[start]
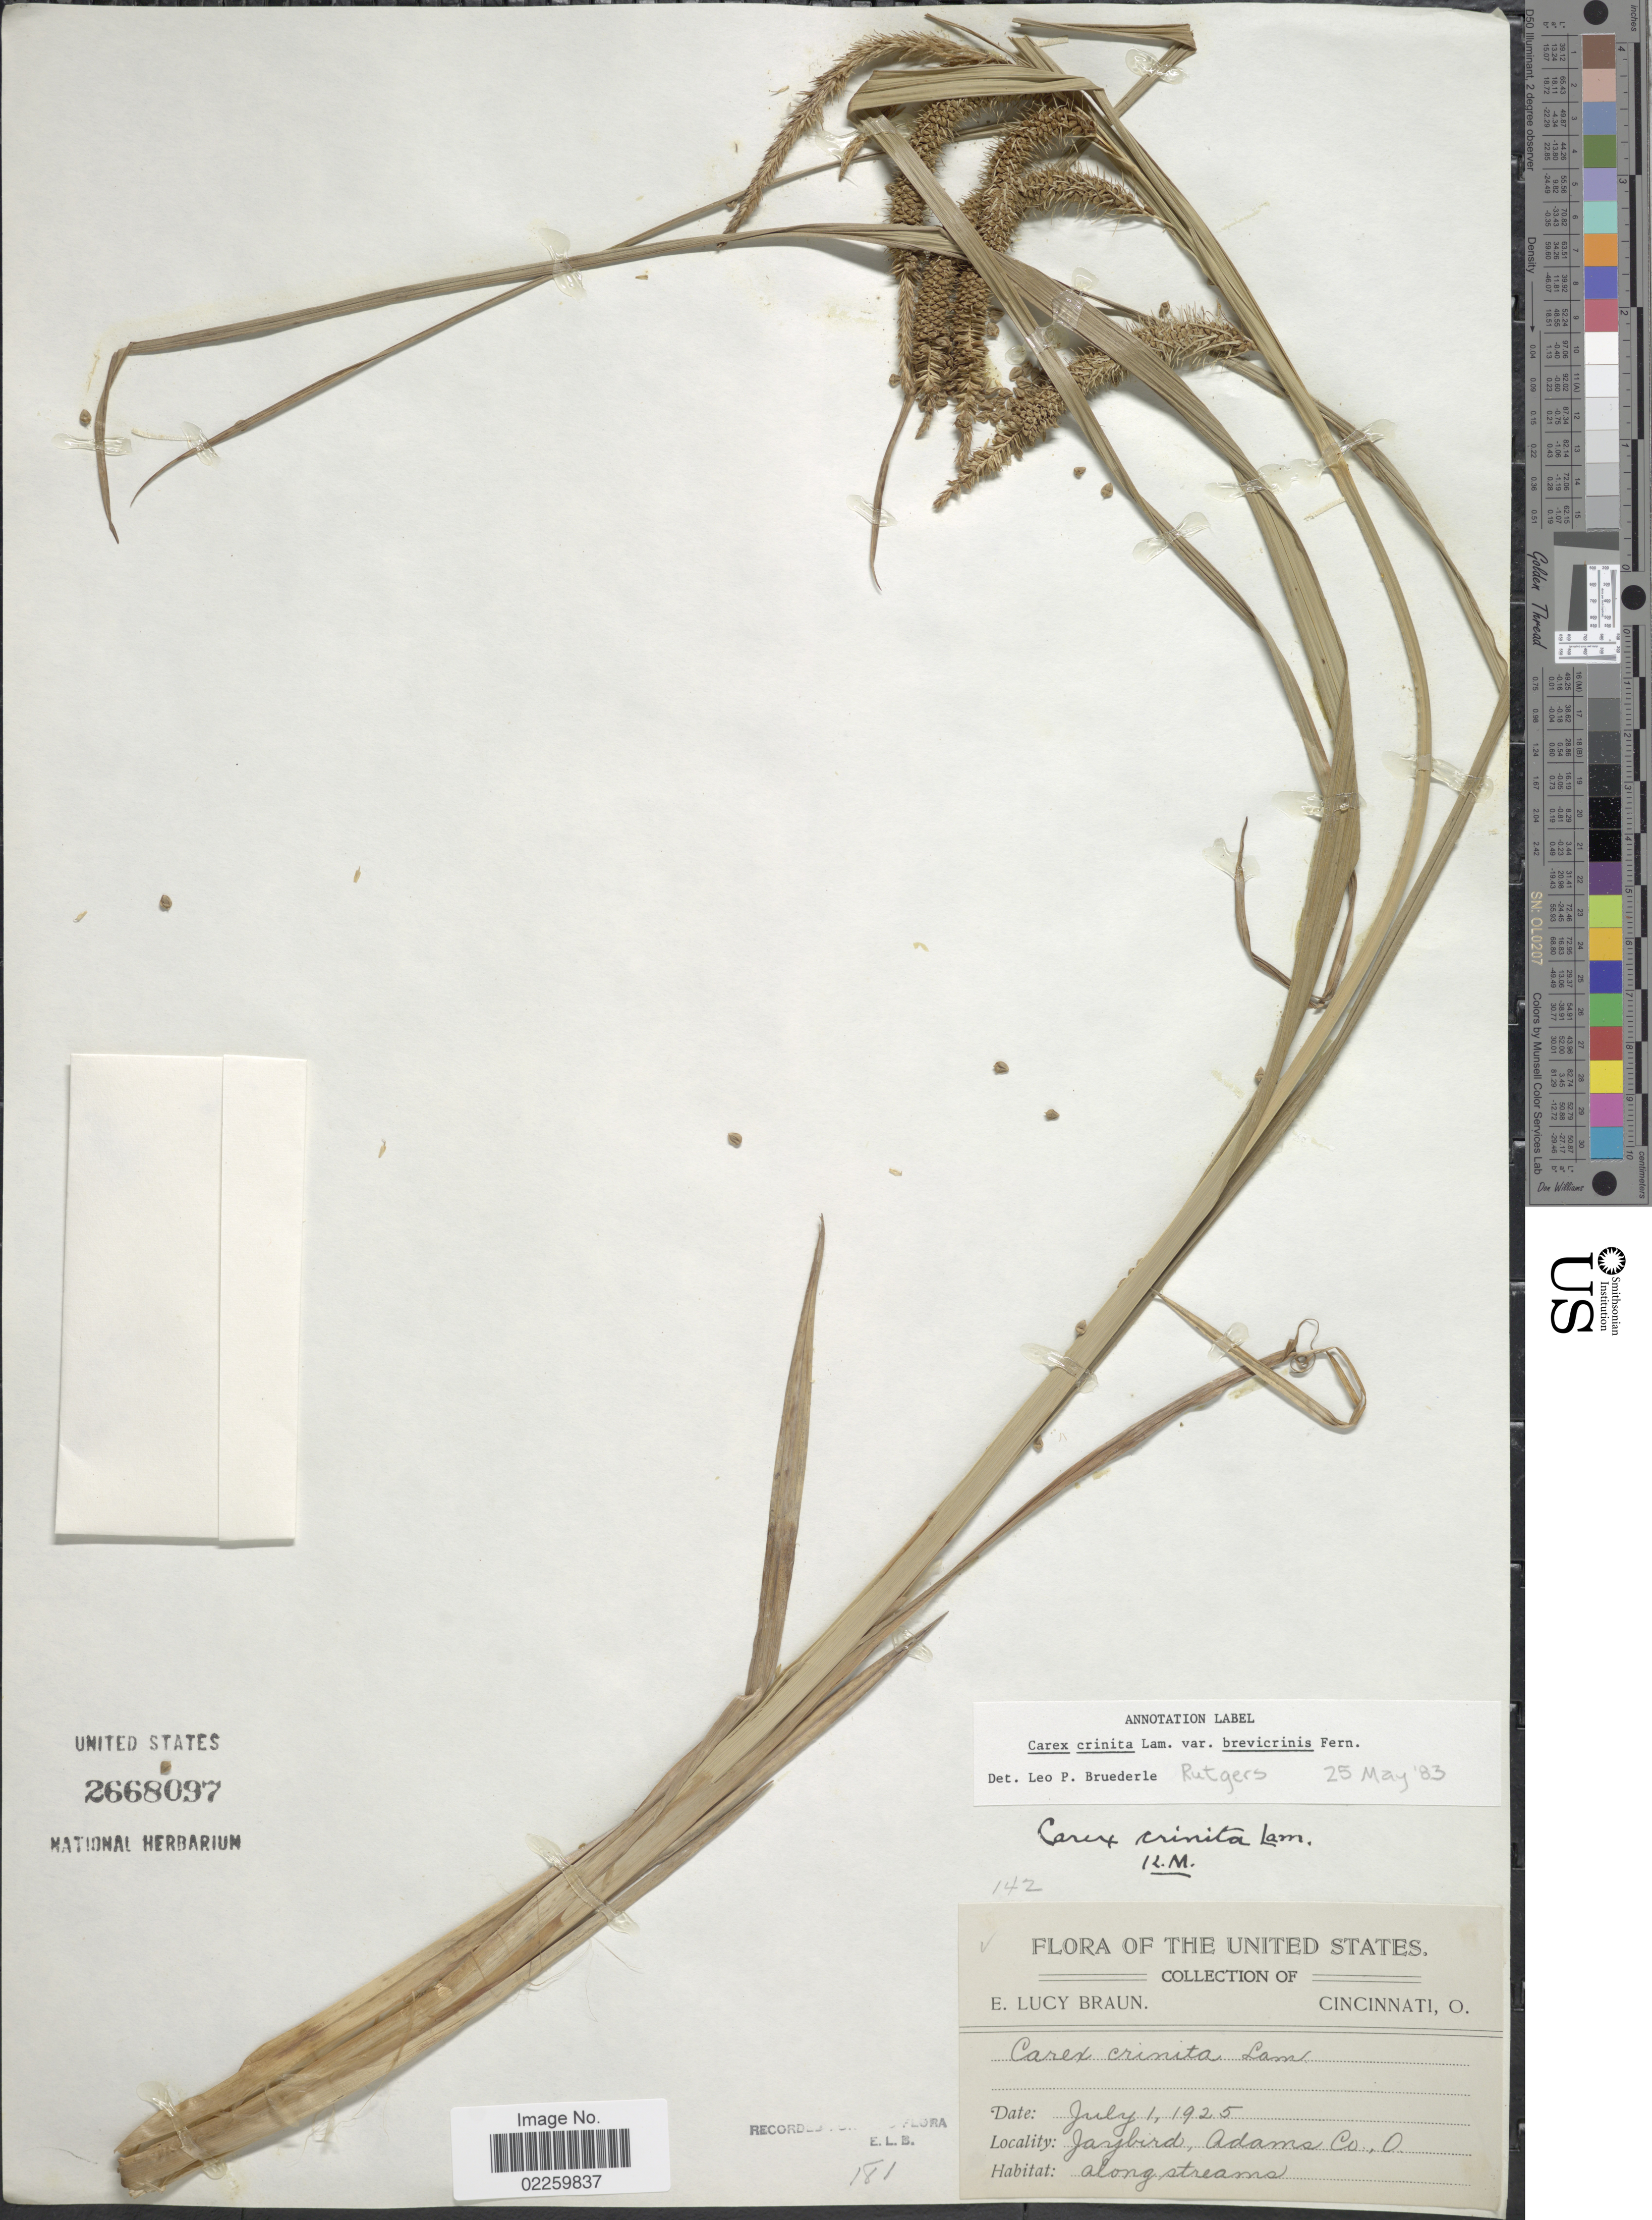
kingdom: Plantae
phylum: Tracheophyta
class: Liliopsida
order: Poales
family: Cyperaceae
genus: Carex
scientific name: Carex crinita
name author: Lam.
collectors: E. L. Braun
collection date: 1925-07-01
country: United States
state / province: Ohio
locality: Jaybird, Adams Co., O.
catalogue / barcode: US 2668097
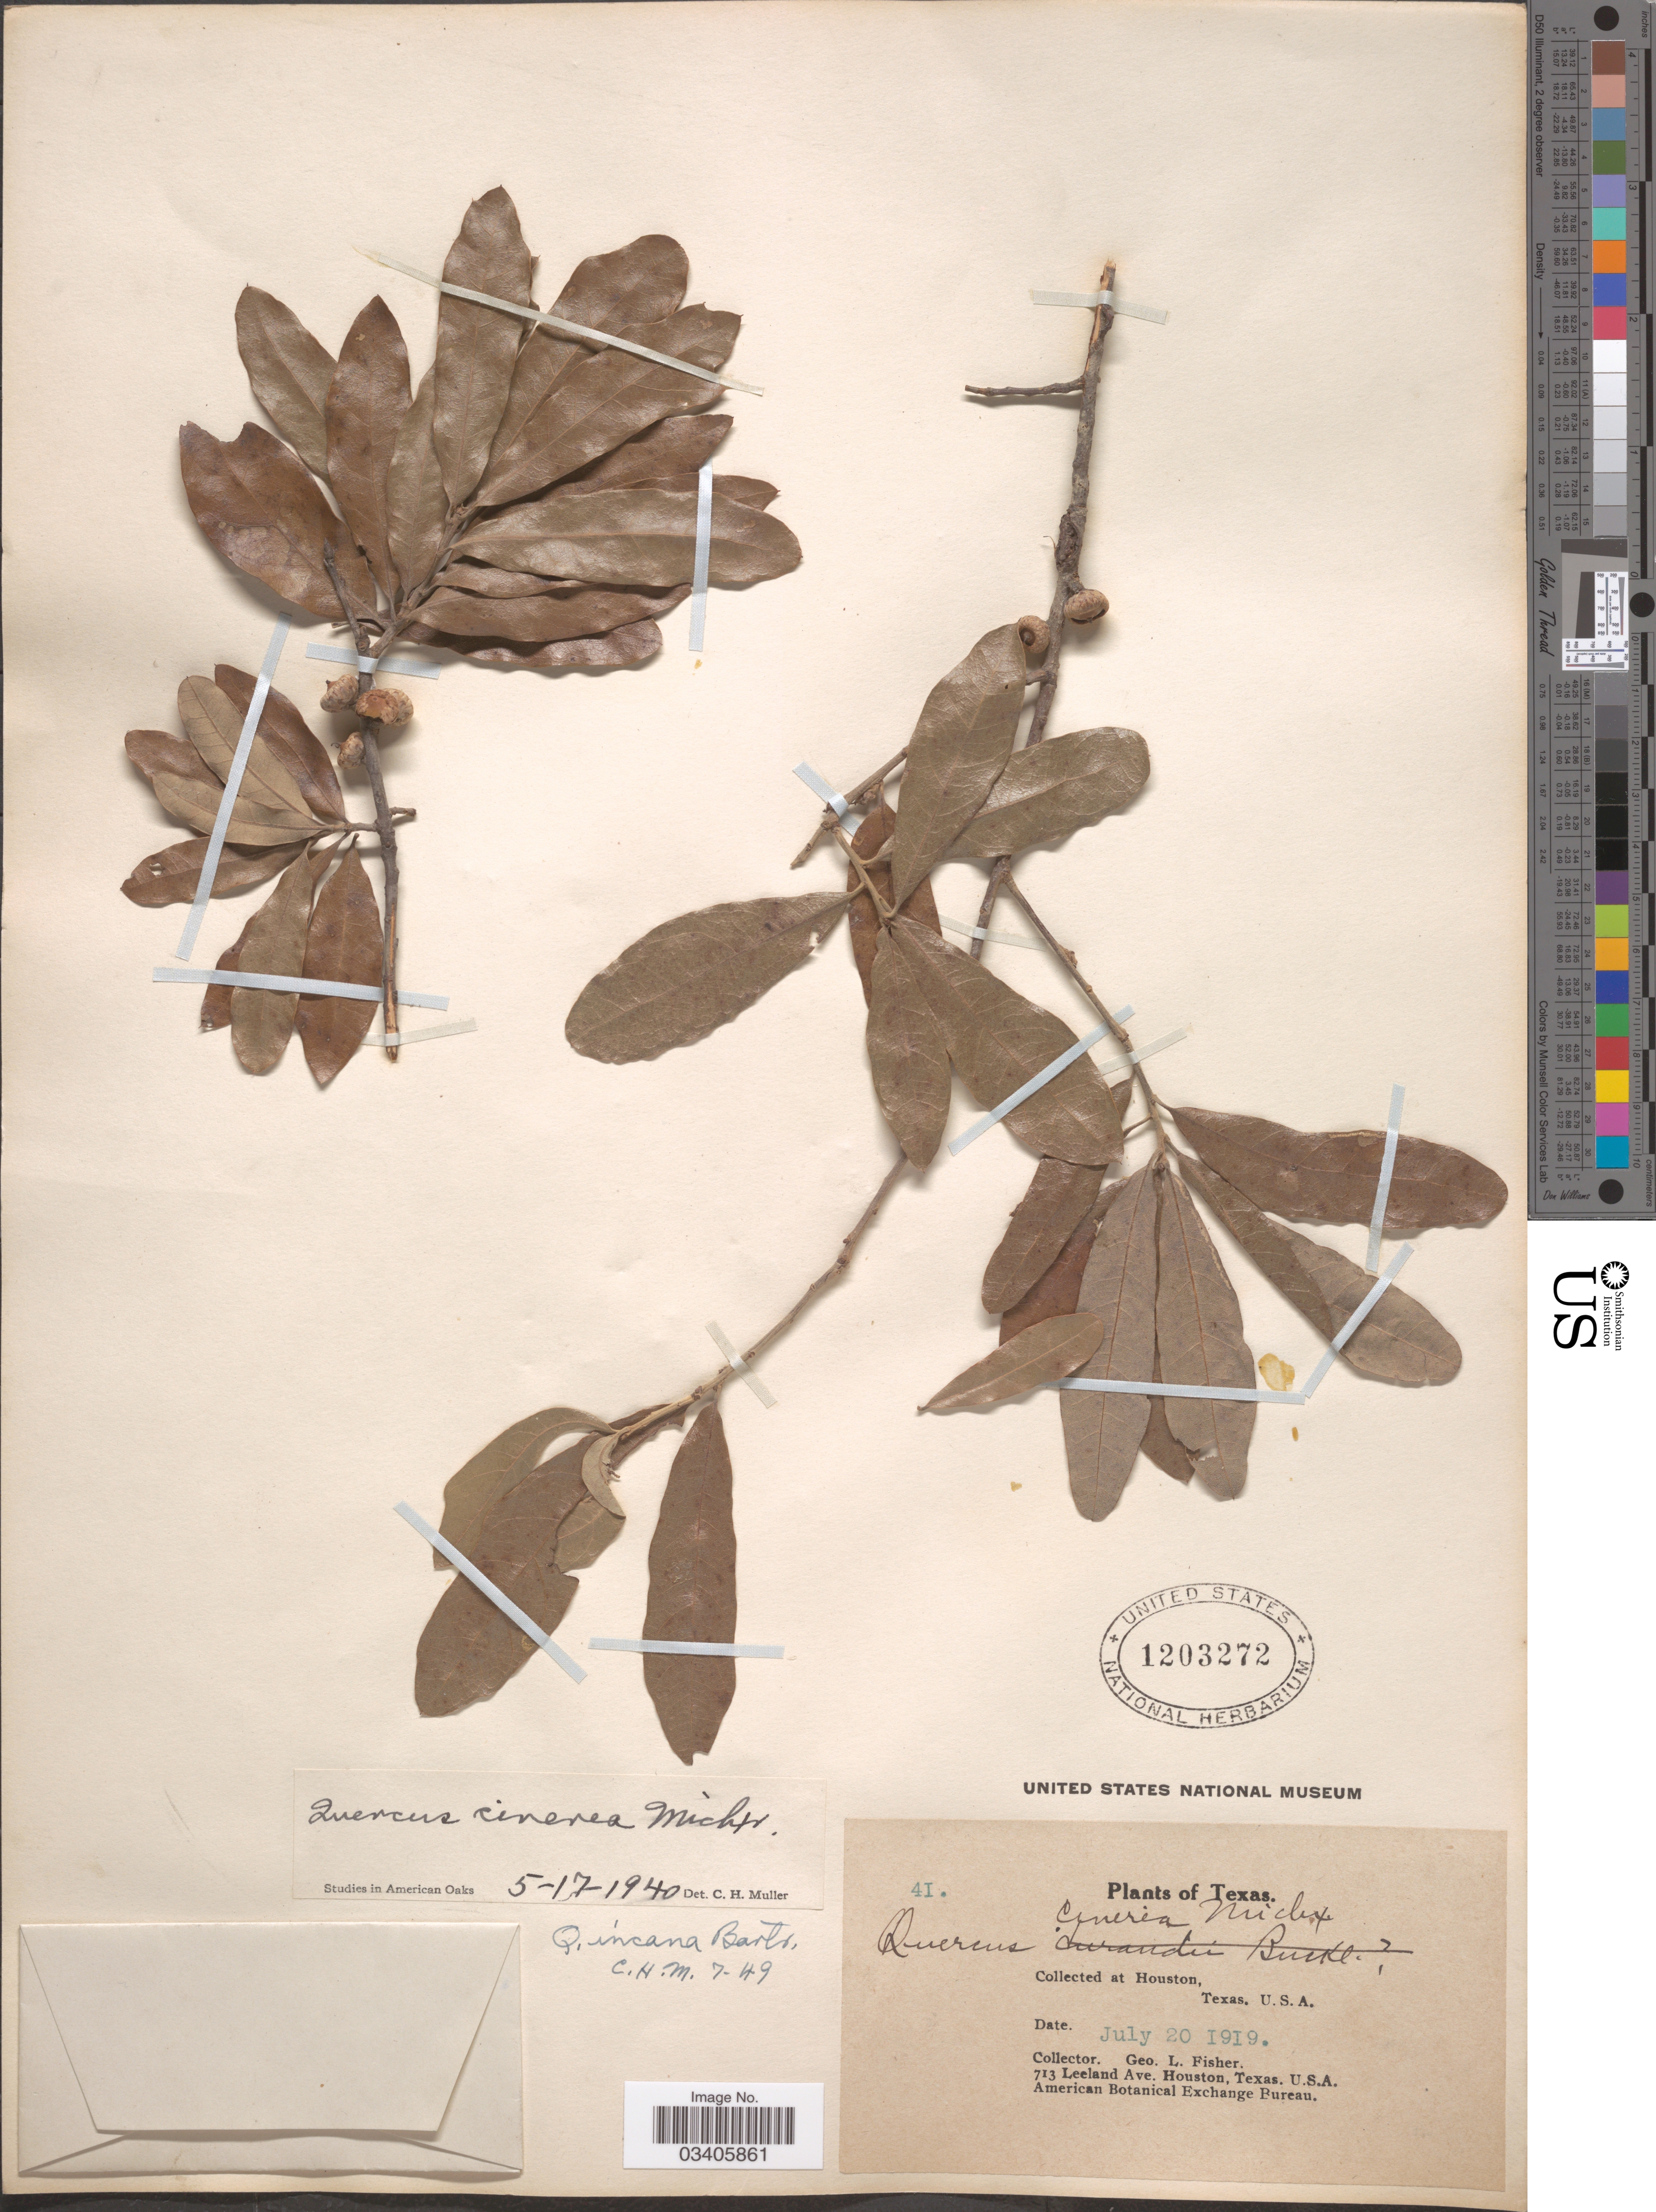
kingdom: Plantae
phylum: Tracheophyta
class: Magnoliopsida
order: Fagales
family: Fagaceae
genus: Quercus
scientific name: Quercus incana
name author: W. Bartram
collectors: G. L. Fisher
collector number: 41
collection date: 1919-07-20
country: United States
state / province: Texas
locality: Houston.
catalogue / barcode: US 1203272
[end]
_Direction_
Copy the lines of both records above word for word, leaving out the pictures.

_Answer to this task_
kingdom: Plantae
phylum: Tracheophyta
class: Liliopsida
order: Poales
family: Cyperaceae
genus: Carex
scientific name: Carex crinita
name author: Lam.
collectors: E. L. Braun
collection date: 1925-07-01
country: United States
state / province: Ohio
locality: Jaybird, Adams Co., O.
catalogue / barcode: US 2668097
kingdom: Plantae
phylum: Tracheophyta
class: Magnoliopsida
order: Fagales
family: Fagaceae
genus: Quercus
scientific name: Quercus incana
name author: W. Bartram
collectors: G. L. Fisher
collector number: 41
collection date: 1919-07-20
country: United States
state / province: Texas
locality: Houston.
catalogue / barcode: US 1203272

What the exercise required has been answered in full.